*Material provided*

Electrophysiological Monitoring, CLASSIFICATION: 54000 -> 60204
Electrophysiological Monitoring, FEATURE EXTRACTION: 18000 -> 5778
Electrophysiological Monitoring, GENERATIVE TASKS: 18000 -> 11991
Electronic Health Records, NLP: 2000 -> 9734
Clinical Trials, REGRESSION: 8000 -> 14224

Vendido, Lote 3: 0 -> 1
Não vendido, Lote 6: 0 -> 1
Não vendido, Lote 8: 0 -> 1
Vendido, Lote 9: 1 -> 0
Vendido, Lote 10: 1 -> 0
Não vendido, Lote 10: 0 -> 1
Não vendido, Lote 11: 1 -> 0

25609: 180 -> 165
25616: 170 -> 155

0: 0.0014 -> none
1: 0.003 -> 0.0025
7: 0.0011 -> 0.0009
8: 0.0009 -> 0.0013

==

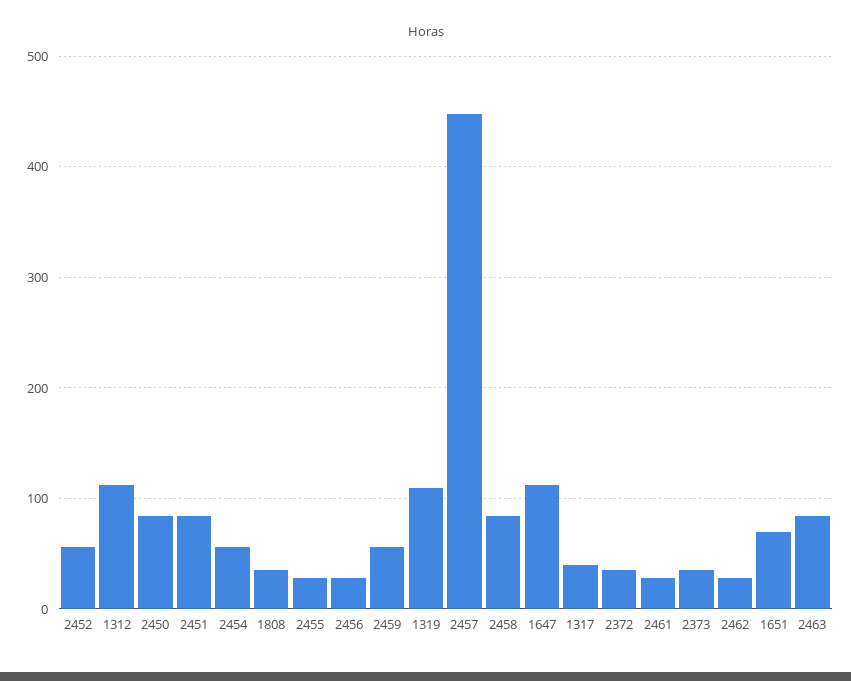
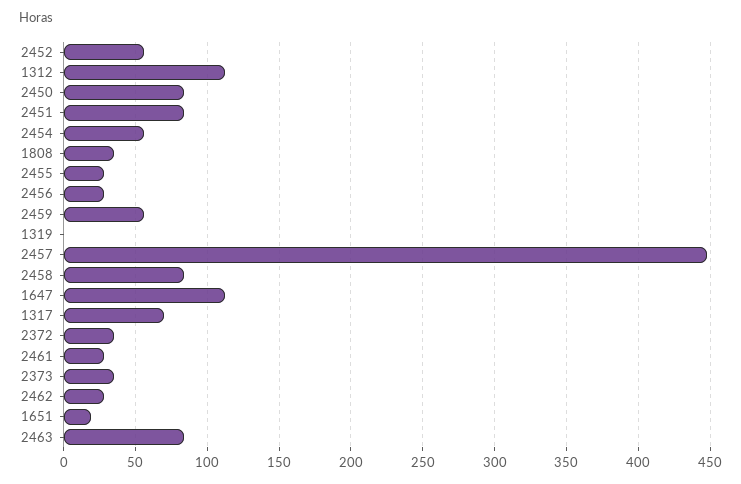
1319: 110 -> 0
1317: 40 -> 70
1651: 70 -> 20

*Task item*
Return exactly the lines above from the line that has "Electrophysiological Monitoring, CLASSIFICATION: 54000" through the line that has "Electronic Health Records, NLP: 2000 -> 9734", inclusive, and nothing else.

*Answer to the problem*
Electrophysiological Monitoring, CLASSIFICATION: 54000 -> 60204
Electrophysiological Monitoring, FEATURE EXTRACTION: 18000 -> 5778
Electrophysiological Monitoring, GENERATIVE TASKS: 18000 -> 11991
Electronic Health Records, NLP: 2000 -> 9734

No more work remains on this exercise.